Just Shy or Social Anxiety Disorder
Is social anxiety disorder just another name for being really shy?
More Common Than You Think
How common is social anxiety disorder? Figures vary, but according to the most recent studies, about 8% of the population experiences social phobia in a given year -- making it the third most common psychiatric disorder, trailing only major depression and substance abuse. It's also widely underdiagnosed, says Saeed. "In one study, less than 1% of the patients with SAD were diagnosed and treated."
Part of the problem: SAD often accompanies major depression, in a which-came-first cocktail of mental health conditions, so psychiatrists may diagnose and treat the depression without taking note of the social anxiety disorder.
When it is diagnosed and treated, though, people with social anxiety disorder can look forward to major improvements in their lives. Saeed's patient, Peter, has seen his career take off after treatment for SAD. Hoehn-Saric describes a high school student whose social phobias were so great that he couldn't even enter the cafeteria at school; after struggling at several colleges, with treatment he found a small New England institution that understood his needs and is excelling academically and socially.
Most experts advocate a combined approach, using both approved medications and what's called cognitive behavioral therapy, to treat SAD. "Medication does decrease the general anxiety and also the depression that is frequently present in people who don't function so well socially," says Hoehn-Saric. "It can combat the surge of anxiety when you go into a social situation, and if you can diminish the initial responses -- chin quivering, hands shaking and sweating, face flushing -- if you take away those triggers, the person doesn't get into a vicious cycle of embarrassment."

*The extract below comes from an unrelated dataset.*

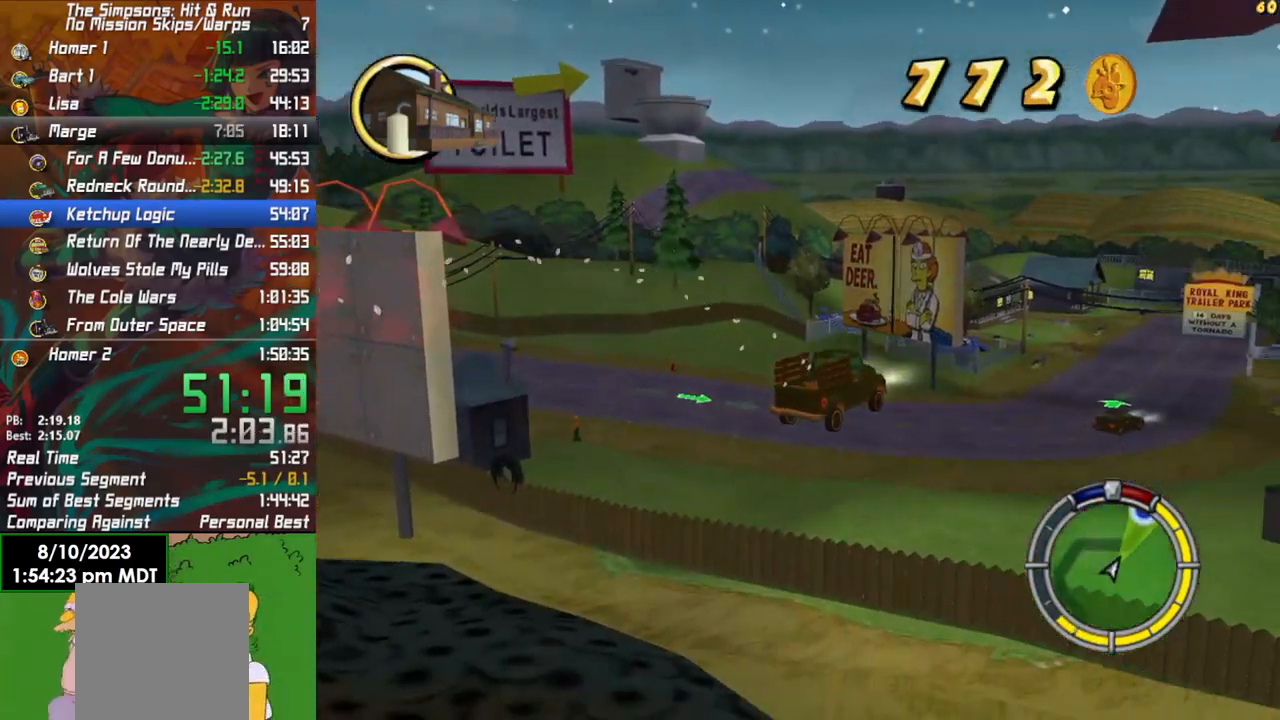
{"buttons": ["R2"], "left_stick": "center", "right_stick": "center", "events": []}
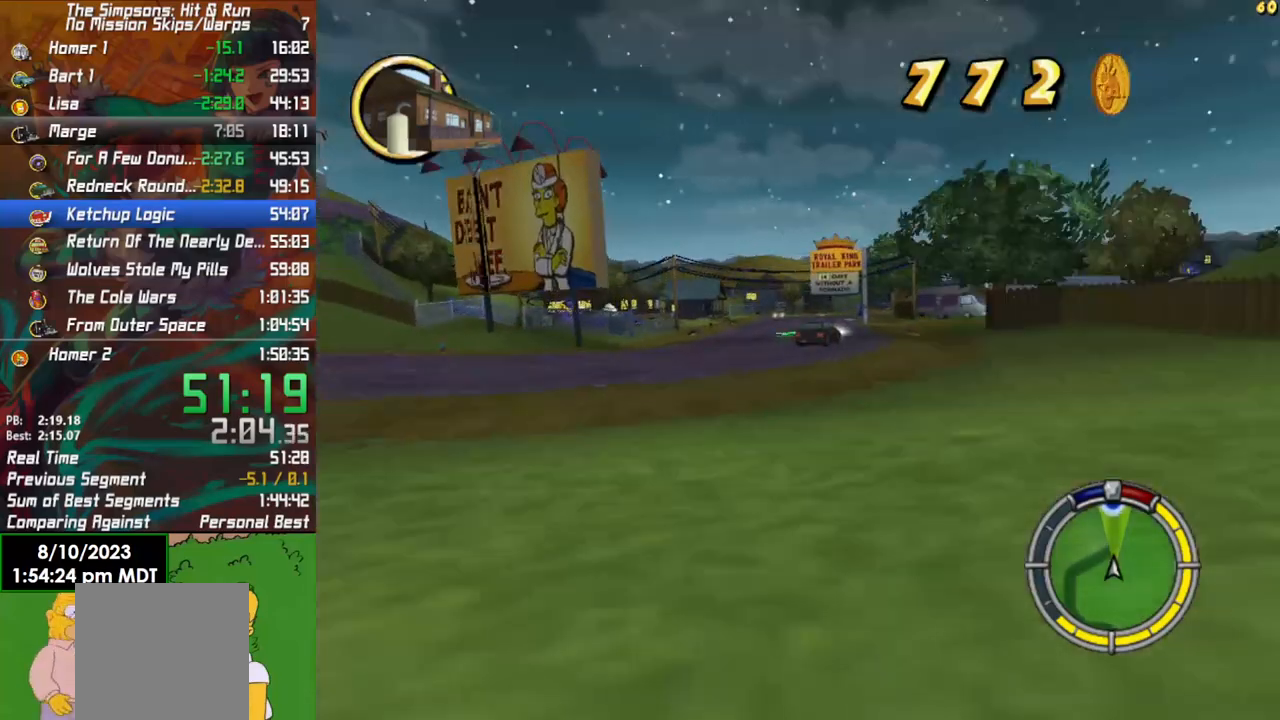
{"buttons": ["R2"], "left_stick": "center", "right_stick": "center", "events": [[33, "left_stick", "right"], [50, "right_stick", "down"], [217, "right_stick", "center"], [450, "left_stick", "center"]]}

But that's usually not enough. Cognitive behavioral therapy for social anxiety disorder usually involves "exposure" -- confronting the patient's fears. "First, people imagine the situation, and look at it as an outsider. How realistic are their fears? They're taught to reorganize their thinking, and then they expose themselves to social situations to decrease their anxiety," says Hoehn-Saric.
Group therapy often works particularly well for social anxiety disorder, since people with SAD are usually uncomfortable in groups and being exposed to other people. "They see that other people are like them, and they're doing better now, so there's some hope for them too. And as they start to feel more comfortable in a therapeutic group setting, they can transfer that to other social situations."
It's a long process. Don't expect social anxiety disorder to disappear after eight weeks of treatment, says Saeed -- closer to eight months or a year may be more realistic. "One of the difficulties with SAD is that since people have had it for so long, they've had to start avoiding things," he says. "Even when the symptoms are under control, unless you go out and engage in the activities you've been fearing, you won't know what your response is. So ultimately you have to face your fears."